• **Texte d'étude**:
Je dois aller au secrétariat ! (Rires de la salle)...au secrétariat...je n’ai pas le choix (rires repris), nécessité physique ? Là ?... heu...nécessité morale certainement. Le devoir m’appelle. Faut que j’aille signer je ne sais pas quelle cause, bon. Nécessité psychologique, je pourrais dire : Oh ! J’ai envie de, j’en peux plus ! Mais c’est pas le cas du tout ! (Rires). Mais bon...j’en profite, je vais au secrétariat, voyez la situation ? Bon. Voilà...et ben...comment expliquez...comment expliquer la drôle de chose qui se passe ? Et là j’ai l’air d’appuyer de de... c’est des choses, que je suppose, beaucoup d’entre vous connaissent déjà. Moi je serais content si on arrivait à une espèce d’éclaircissement, parce que ça paraît aller de soi, en fait c’est tellement difficile.

Ajoutons encore un exemple simple : une scène de famille, ça doit plus se faire maintenant mais moi dans mon enfance qu’est-ce que ça se faisait alors ! Les pères les plus redoutables, ceux qui veulent apprendre à leur enfant quelque chose. Par exemple à faire un problème de mathématiques. Alors la scène de famille, c’est : viens ! Viens je vais t’expliquer ton problème de mathématiques. Bon, on sent que on y va, on se traîne...et très vite le gosse s’aperçoit même, même si bête qu’il soit que... le père n’a aucun don pédagogique (Rires de la salle), c’est-à-dire, il sait sûrement assez de mathématiques pour faire le problème lui-même, mais pour expliquer...rien. Rien ! C’est pour ça que l’enfant panique quand le père dit : amènes ton problème de mathématiques. Dans quel état il se trouve au bout de cinq minutes ? Le père est en colère et cri. L’enfant pleure et est en larme. Bon...qu’est-ce qui se passe, analyse Sartre. Je fais vraiment du à-la-manière-de. Analyse Sartre.

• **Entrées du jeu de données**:
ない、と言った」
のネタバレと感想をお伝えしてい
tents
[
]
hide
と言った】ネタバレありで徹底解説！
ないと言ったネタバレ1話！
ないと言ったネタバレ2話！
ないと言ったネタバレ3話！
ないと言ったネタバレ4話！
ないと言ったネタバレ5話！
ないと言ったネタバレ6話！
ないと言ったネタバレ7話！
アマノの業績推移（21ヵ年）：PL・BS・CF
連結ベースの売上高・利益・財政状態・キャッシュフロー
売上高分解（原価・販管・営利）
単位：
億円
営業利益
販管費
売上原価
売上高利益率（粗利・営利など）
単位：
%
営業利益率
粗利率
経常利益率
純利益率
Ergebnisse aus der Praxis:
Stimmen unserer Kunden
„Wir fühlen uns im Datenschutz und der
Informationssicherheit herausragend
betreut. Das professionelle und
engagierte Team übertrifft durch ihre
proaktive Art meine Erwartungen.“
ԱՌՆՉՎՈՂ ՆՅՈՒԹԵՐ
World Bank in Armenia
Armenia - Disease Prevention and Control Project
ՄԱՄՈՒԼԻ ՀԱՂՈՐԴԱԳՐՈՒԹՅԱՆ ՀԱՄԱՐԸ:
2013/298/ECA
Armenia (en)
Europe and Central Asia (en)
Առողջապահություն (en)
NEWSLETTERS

--

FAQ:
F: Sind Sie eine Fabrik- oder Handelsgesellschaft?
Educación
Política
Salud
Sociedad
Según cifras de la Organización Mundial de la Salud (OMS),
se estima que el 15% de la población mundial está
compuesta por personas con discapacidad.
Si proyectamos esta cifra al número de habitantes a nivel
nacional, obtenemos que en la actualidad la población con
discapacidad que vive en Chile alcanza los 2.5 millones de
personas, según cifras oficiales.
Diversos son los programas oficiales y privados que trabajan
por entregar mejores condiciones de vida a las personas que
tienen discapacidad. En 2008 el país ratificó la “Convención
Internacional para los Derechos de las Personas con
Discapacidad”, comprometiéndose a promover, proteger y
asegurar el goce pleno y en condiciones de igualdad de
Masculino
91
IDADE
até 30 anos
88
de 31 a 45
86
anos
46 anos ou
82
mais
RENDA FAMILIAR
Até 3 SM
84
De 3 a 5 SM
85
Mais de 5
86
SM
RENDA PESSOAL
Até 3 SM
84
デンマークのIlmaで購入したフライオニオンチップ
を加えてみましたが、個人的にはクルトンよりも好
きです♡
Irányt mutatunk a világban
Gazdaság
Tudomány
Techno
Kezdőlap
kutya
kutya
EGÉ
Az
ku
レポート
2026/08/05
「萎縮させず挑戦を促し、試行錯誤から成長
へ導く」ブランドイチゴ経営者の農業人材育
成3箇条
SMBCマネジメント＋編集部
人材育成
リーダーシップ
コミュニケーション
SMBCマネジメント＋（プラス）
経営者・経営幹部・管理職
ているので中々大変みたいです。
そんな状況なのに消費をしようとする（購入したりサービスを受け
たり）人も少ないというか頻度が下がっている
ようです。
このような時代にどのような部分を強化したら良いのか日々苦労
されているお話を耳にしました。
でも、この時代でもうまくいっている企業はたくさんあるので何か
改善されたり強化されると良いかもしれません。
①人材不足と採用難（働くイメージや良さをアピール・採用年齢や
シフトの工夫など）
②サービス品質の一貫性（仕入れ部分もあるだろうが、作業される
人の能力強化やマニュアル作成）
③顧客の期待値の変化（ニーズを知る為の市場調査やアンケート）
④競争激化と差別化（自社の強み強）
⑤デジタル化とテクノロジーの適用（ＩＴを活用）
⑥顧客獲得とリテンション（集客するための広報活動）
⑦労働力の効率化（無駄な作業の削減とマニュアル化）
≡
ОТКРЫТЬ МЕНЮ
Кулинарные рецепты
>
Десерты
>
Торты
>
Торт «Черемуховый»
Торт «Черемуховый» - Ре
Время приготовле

• **Consigne 1**: Reformulez plus brièvement le paragraphe du texte d'étude qui commence par « Ajoutons encore un exemple simple », sans en perdre les faits principaux.
• **Consigne 2**: Mettez à jour le passage du texte d'étude qui commence à « Je dois aller » et s'arrête après « c’est tellement difficile. ». Remplacez-y « secrétariat » par « service du courrier ».
• **Consigne 3**: D'après le texte d'étude, dans quel état se trouvent le père et l'enfant au bout de cinq minutes ?

• **Réponse finale 1**: Autre exemple simple : une scène de famille courante dans l'enfance de celui qui parle. Un père veut expliquer à son enfant un problème de mathématiques. L'enfant voit vite que le père sait sans doute faire le problème, mais n'a aucun don pédagogique. C'est pourquoi il panique dès qu'on l'appelle. Au bout de cinq minutes, le père est en colère et crie, et l'enfant pleure. Vient ensuite la question de ce qui se passe, analysée à la manière de Sartre.

• **Réponse finale 2**:
Je dois aller au service du courrier ! (Rires de la salle)...au service du courrier...je n’ai pas le choix (rires repris), nécessité physique ? Là ?... heu...nécessité morale certainement. Le devoir m’appelle. Faut que j’aille signer je ne sais pas quelle cause, bon. Nécessité psychologique, je pourrais dire : Oh ! J’ai envie de, j’en peux plus ! Mais c’est pas le cas du tout ! (Rires). Mais bon...j’en profite, je vais au service du courrier, voyez la situation ? Bon. Voilà...et ben...comment expliquez...comment expliquer la drôle de chose qui se passe ? Et là j’ai l’air d’appuyer de de... c’est des choses, que je suppose, beaucoup d’entre vous connaissent déjà. Moi je serais content si on arrivait à une espèce d’éclaircissement, parce que ça paraît aller de soi, en fait c’est tellement difficile.

• **Réponse finale 3**: Le père est en colère et crie, et l'enfant pleure.